* _Job item_: The answer must consist of every line in the records that contains the word "service".

* _Given information_:
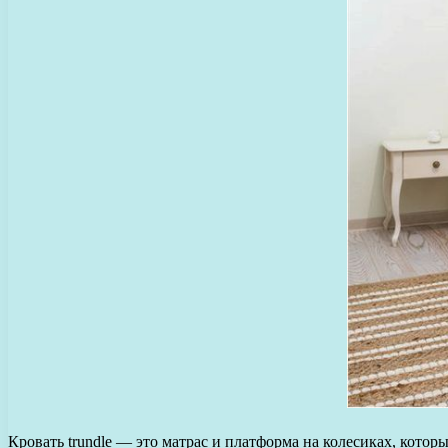
Кровать trundle — это матрас и платформа на колесиках, котор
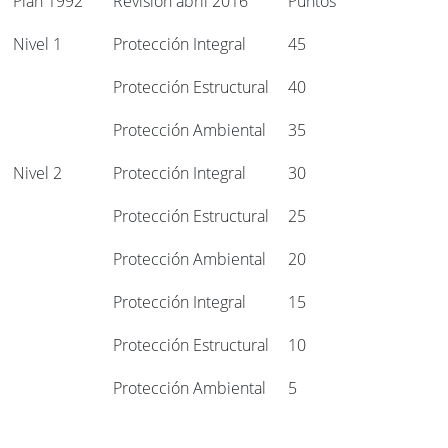
Plan 1992
Revisión abril 2016
Puntos
Nivel 1
Protección Integral
45
Protección Estructural
40
Protección Ambiental
35
Nivel 2
Protección Integral
30
Protección Estructural
25
Protección Ambiental
20
Protección Integral
15
Protección Estructural
10
Protección Ambiental
5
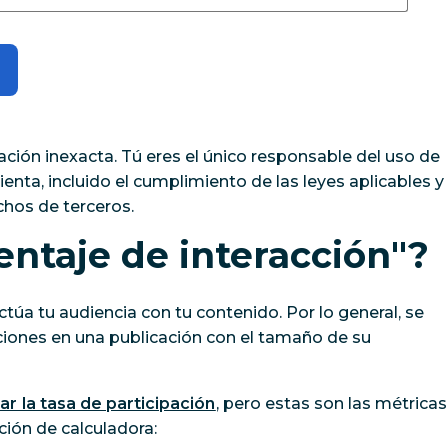
ión inexacta. Tú eres el único responsable del uso de
nta, incluido el cumplimiento de las leyes aplicables y
chos de terceros.
entaje de interacción"?
túa tu audiencia con tu contenido. Por lo general, se
ciones en una publicación con el tamaño de su
r la tasa de participación
, pero estas son las métricas
ción de calculadora:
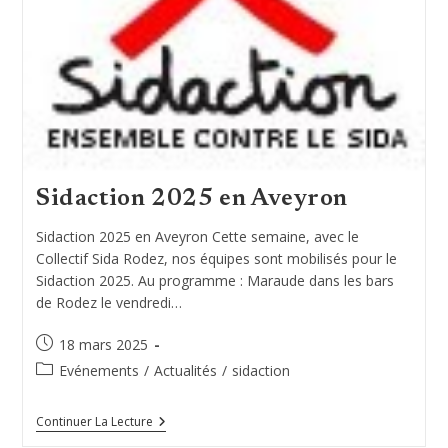
Sidaction 2025 en Aveyron
Sidaction 2025 en Aveyron Cette semaine, avec le
Collectif Sida Rodez, nos équipes sont mobilisés pour le
Sidaction 2025. Au programme : Maraude dans les bars
de Rodez le vendredi…
Publication
18 mars 2025
publiée :
Post
Evénements
/
Actualités
/
sidaction
category:
Sidaction
Continuer La Lecture
2025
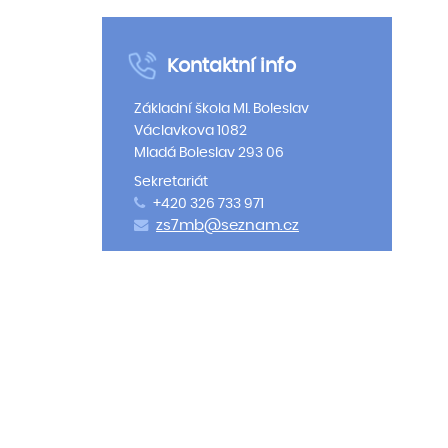
Kontaktní info
Základní škola Ml. Boleslav
Václavkova 1082
Mladá Boleslav 293 06
Sekretariát
+420 326 733 971
zs7mb@seznam.cz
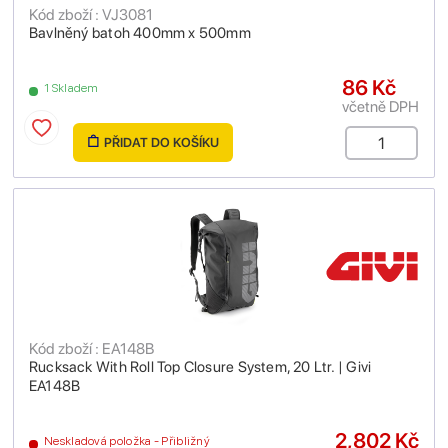
Kód zboží : VJ3081
Bavlněný batoh 400mm x 500mm
86 Kč
1 Skladem
včetně DPH
PŘIDAT DO KOŠÍKU
Kód zboží : EA148B
Rucksack With Roll Top Closure System, 20 Ltr. | Givi
EA148B
2,802 Kč
Neskladová položka - Přibližný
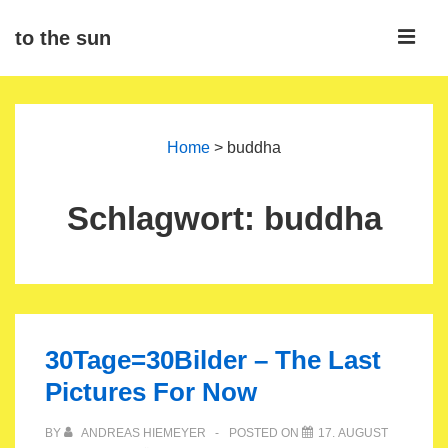
↓
ME
to the sun
Zum
Inhalt
Main
Navigation
Home
>
buddha
Schlagwort:
buddha
30Tage=30Bilder – The Last
Pictures For Now
BY
ANDREAS HIEMEYER
POSTED ON
17. AUGUST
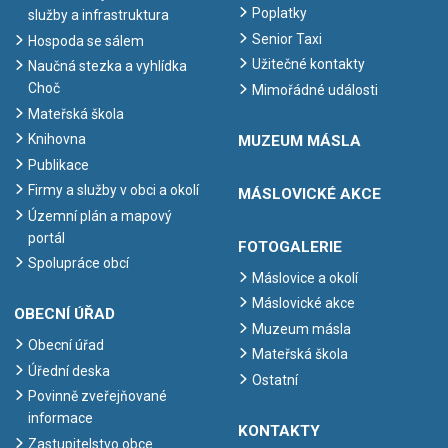
Poplatky
služby a infrastruktura
Senior Taxi
Hospoda se sálem
Užitečné kontakty
Naučná stezka a vyhlídka
Choč
Mimořádné události
Mateřská škola
Knihovna
MUZEUM MÁSLA
Publikace
Firmy a služby v obci a okolí
MÁSLOVICKÉ AKCE
Územní plán a mapový
portál
FOTOGALERIE
Spolupráce obcí
Máslovice a okolí
Máslovické akce
OBECNÍ ÚŘAD
Muzeum másla
Obecní úřad
Mateřská škola
Úřední deska
Ostatní
Povinně zveřejňované
informace
KONTAKTY
Zastupitelstvo obce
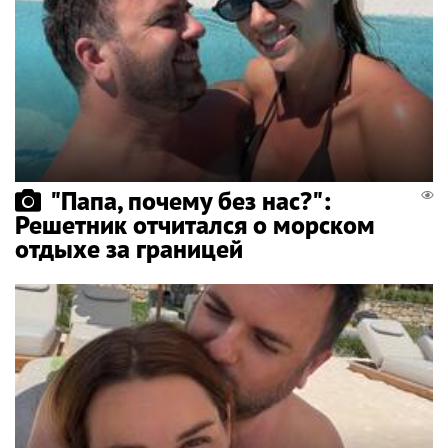
"Папа, почему без нас?":
Решетник отчитался о морском
отдыхе за границей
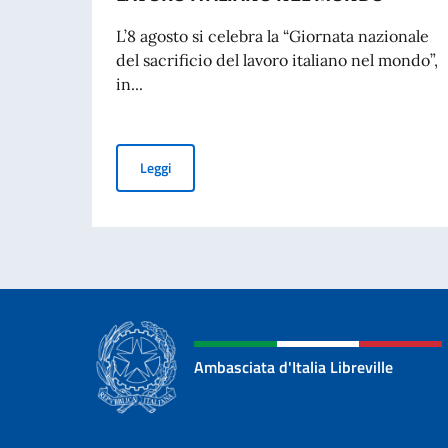
L’8 agosto si celebra la “Giornata nazionale
del sacrificio del lavoro italiano nel mondo”,
in...
MESSAGGIO DEL VICE PRESIDENTE DEL CONSI
Leggi
Ambasciata d'Italia Libreville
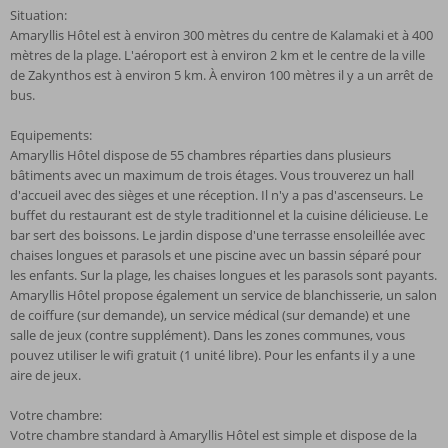
Situation:
Amaryllis Hôtel est à environ 300 mètres du centre de Kalamaki et à 400
mètres de la plage. L'aéroport est à environ 2 km et le centre de la ville
de Zakynthos est à environ 5 km. À environ 100 mètres il y a un arrêt de
bus.
Equipements:
Amaryllis Hôtel dispose de 55 chambres réparties dans plusieurs
bâtiments avec un maximum de trois étages. Vous trouverez un hall
d'accueil avec des sièges et une réception. Il n'y a pas d'ascenseurs. Le
buffet du restaurant est de style traditionnel et la cuisine délicieuse. Le
bar sert des boissons. Le jardin dispose d'une terrasse ensoleillée avec
chaises longues et parasols et une piscine avec un bassin séparé pour
les enfants. Sur la plage, les chaises longues et les parasols sont payants.
Amaryllis Hôtel propose également un service de blanchisserie, un salon
de coiffure (sur demande), un service médical (sur demande) et une
salle de jeux (contre supplément). Dans les zones communes, vous
pouvez utiliser le wifi gratuit (1 unité libre). Pour les enfants il y a une
aire de jeux.
Votre chambre:
Votre chambre standard à Amaryllis Hôtel est simple et dispose de la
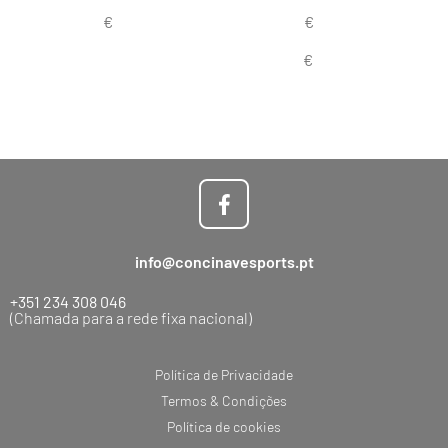
info@concinavesports.pt
+351 234 308 046
(Chamada para a rede fixa nacional)
Política de Privacidade
Termos & Condições
Política de cookies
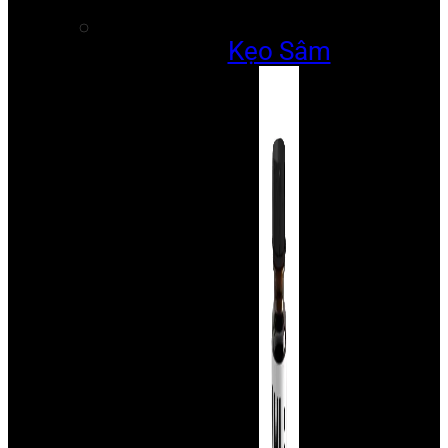
Kẹo Sâm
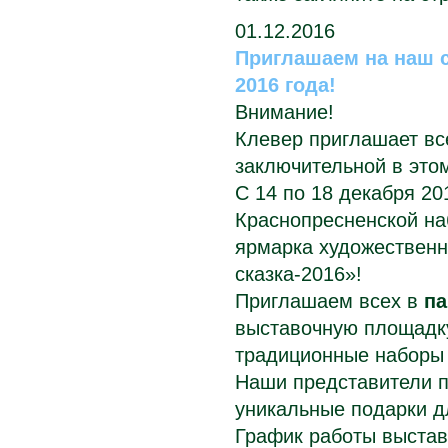
01.12.2016
Приглашаем на наш 
2016 года!
Внимание!
Клевер приглашает вс
заключительной в этом
С 14 по 18 декабря 20
Краснопресненской на
ярмарка художественн
сказка-2016»!
Приглашаем всех в
п
выставочную площадк
традиционные наборы
Наши представители п
уникальные подарки д
График работы выстав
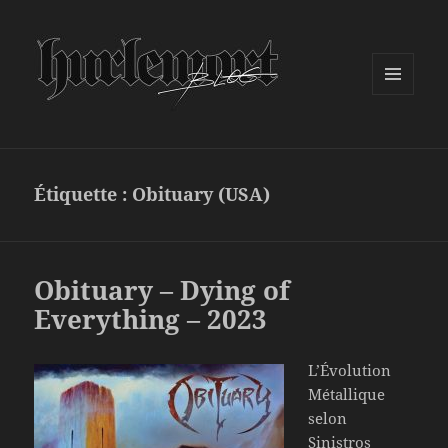
MENU
ET
WIDGETS
Étiquette :
Obituary (USA)
Obituary – Dying of
Everything – 2023
L’Évolution
Métallique
selon
Sinistros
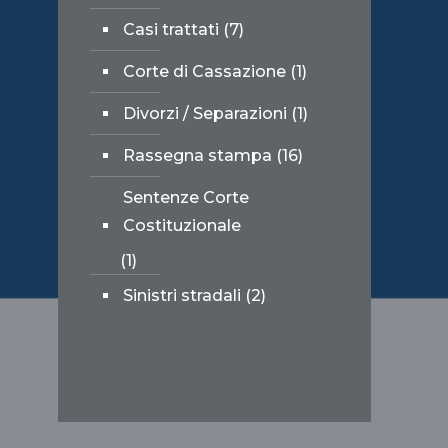
Casi trattati
(7)
Corte di Cassazione
(1)
Divorzi / Separazioni
(1)
Rassegna stampa
(16)
Sentenze Corte
Costituzionale
(1)
Sinistri stradali
(2)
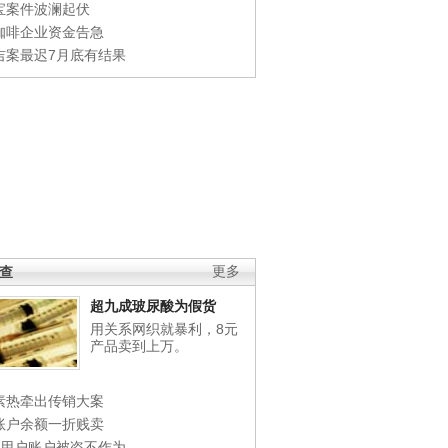
宝案件波澜起伏
咖啡企业资金告急
吉案最迟7月底有结果
调查
更多
超九成玻尿酸为假货
用关系网织就暴利，8元
产品卖到上万。
素热牵出传销大案
账户余额一折贱卖
店用户账户被盗不作为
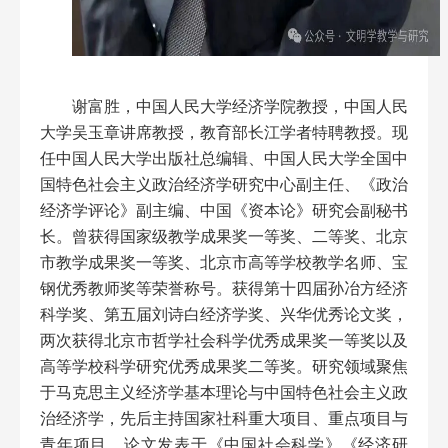
谢富胜，中国人民大学经济学院教授，中国人民
大学吴玉章讲席教授，教育部长江学者特聘教授。现
任中国人民大学出版社总编辑、中国人民大学全国中
国特色社会主义政治经济学研究中心副主任、《政治
经济学评论》副主编、中国《资本论》研究会副秘书
长。曾获得国家级教学成果奖一等奖、二等奖、北京
市教学成果奖一等奖、北京市高等学校教学名师、宝
钢优秀教师奖等荣誉称号。获得第十四届孙冶方经济
科学奖、第五届刘诗白经济学奖、兴华优秀论文奖，
两次获得北京市哲学社会科学优秀成果奖一等奖以及
高等学校科学研究优秀成果奖二等奖。研究领域聚焦
于马克思主义经济学基本理论与中国特色社会主义政
治经济学，先后主持国家社科重大项目、重点项目与
青年项目，论文发表于《中国社会科学》《经济研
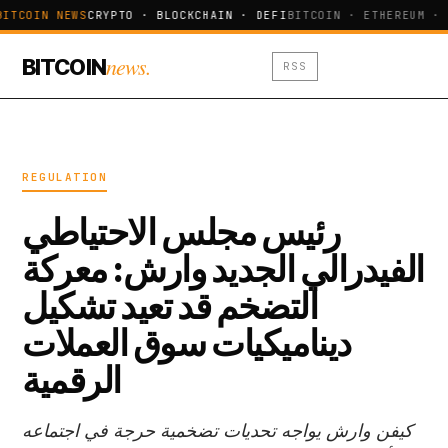
BITCOIN NEWS
CRYPTO · BLOCKCHAIN · DEFI
BITCOIN · ETHEREUM · 
news.
BITCOIN
RSS
REGULATION
رئيس مجلس الاحتياطي
الفيدرالي الجديد وارش: معركة
التضخم قد تعيد تشكيل
ديناميكيات سوق العملات
الرقمية
كيفن وارش يواجه تحديات تضخمية حرجة في اجتماعه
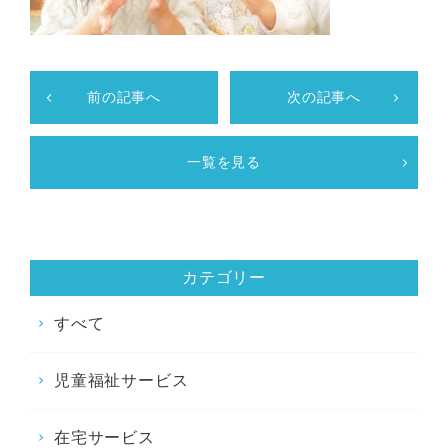
前の記事へ
次の記事へ
一覧を見る
カテゴリー
すべて
児童福祉サービス
在宅サービス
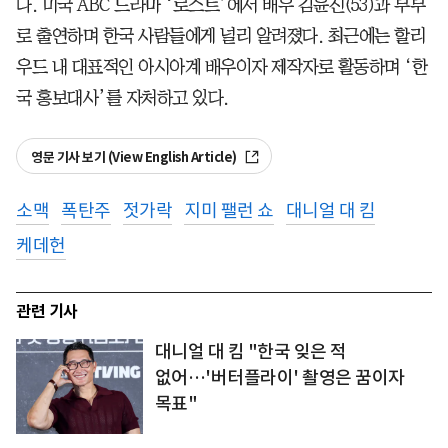
다. 미국 ABC 드라마 ‘로스트’에서 배우 김윤진(53)과 부부
로 출연하며 한국 사람들에게 널리 알려졌다. 최근에는 할리
우드 내 대표적인 아시아계 배우이자 제작자로 활동하며 ‘한
국 홍보대사’를 자처하고 있다.
영문 기사 보기 (View English Article)
소맥
폭탄주
젓가락
지미 팰런 쇼
대니얼 대 킴
케데헌
관련 기사
대니얼 대 킴 "한국 잊은 적
없어…'버터플라이' 촬영은 꿈이자
목표"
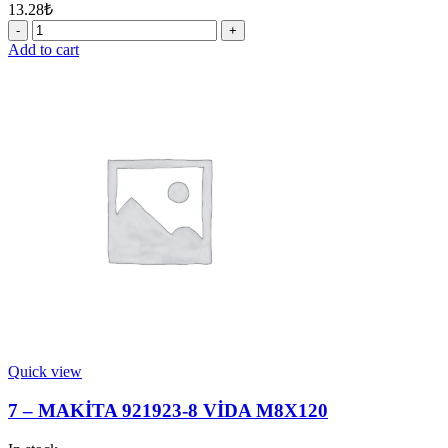
13.28
₺
26
-
Add to cart
MAKİTA
267229-
3
METAL
PUL
28
quantity
Quick view
7 – MAKİTA 921923-8 VİDA M8X120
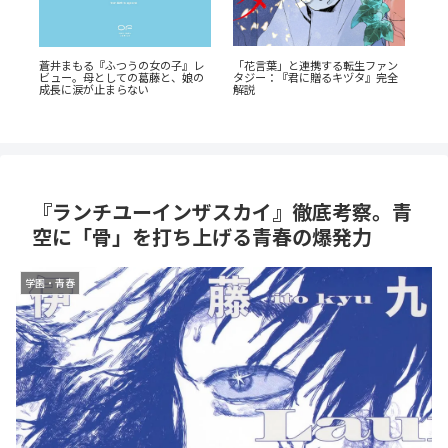
「花言葉」と連携する転生ファン
『幼
蒼井まもる『ふつうの女の子』レ
！
タジー：『君に贈るキヅタ』完全
奥に
ビュー。母としての葛藤と、娘の
ス
解説
剖
成長に涙が止まらない
『ランチユーインザスカイ』徹底考察。青
空に「骨」を打ち上げる青春の爆発力
学園・青春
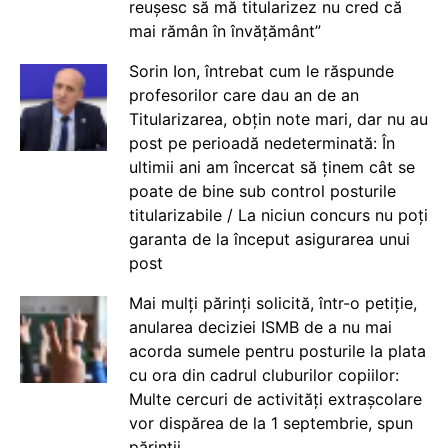
reușesc să mă titularizez nu cred că
mai rămân în învățământ”
Sorin Ion, întrebat cum le răspunde
profesorilor care dau an de an
Titularizarea, obțin note mari, dar nu au
post pe perioadă nedeterminată: În
ultimii ani am încercat să ținem cât se
poate de bine sub control posturile
titularizabile / La niciun concurs nu poți
garanta de la început asigurarea unui
post
Mai mulți părinți solicită, într-o petiție,
anularea deciziei ISMB de a nu mai
acorda sumele pentru posturile la plata
cu ora din cadrul cluburilor copiilor:
Multe cercuri de activități extrașcolare
vor dispărea de la 1 septembrie, spun
părinții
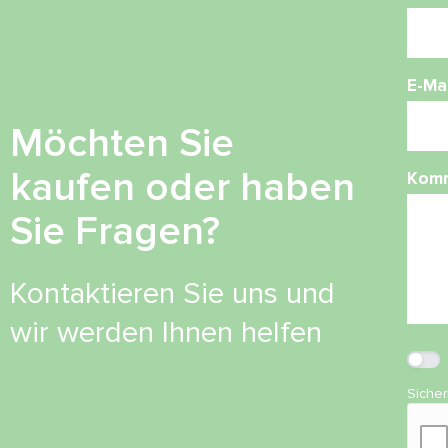
E-Mai
Möchten Sie
kaufen oder haben
Kom
Sie Fragen?
Kontaktieren Sie uns und
wir werden Ihnen helfen
Siche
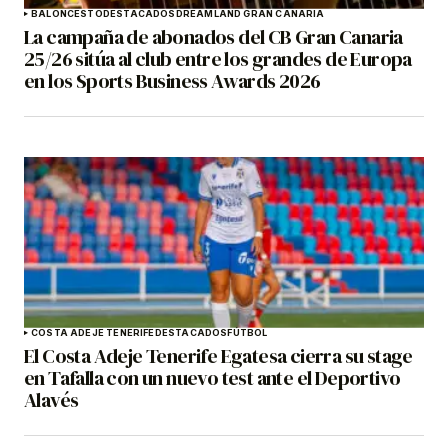
BALONCESTO
DESTACADOS
DREAMLAND GRAN CANARIA
La campaña de abonados del CB Gran Canaria
25/26 sitúa al club entre los grandes de Europa
en los Sports Business Awards 2026
COSTA ADEJE TENERIFE
DESTACADOS
FÚTBOL
El Costa Adeje Tenerife Egatesa cierra su stage
en Tafalla con un nuevo test ante el Deportivo
Alavés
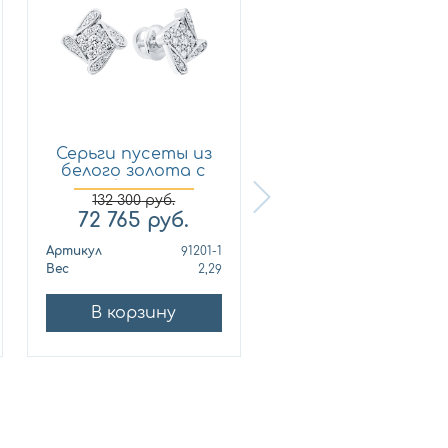
Серьги пусеты из
Кольцо из
белого золота с
лимонного золот
брил...
с бриллиан...
132 300
руб.
72 765
руб.
321 210
руб.
Артикул
91201-1
Артикул
010678
Вес
2,29
Вес
10
В корзину
В корзину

* _Reply to the exercise_:
Amaryllis Hôtel propose également un service de blanchisserie, un salon
de coiffure (sur demande), un service médical (sur demande) et une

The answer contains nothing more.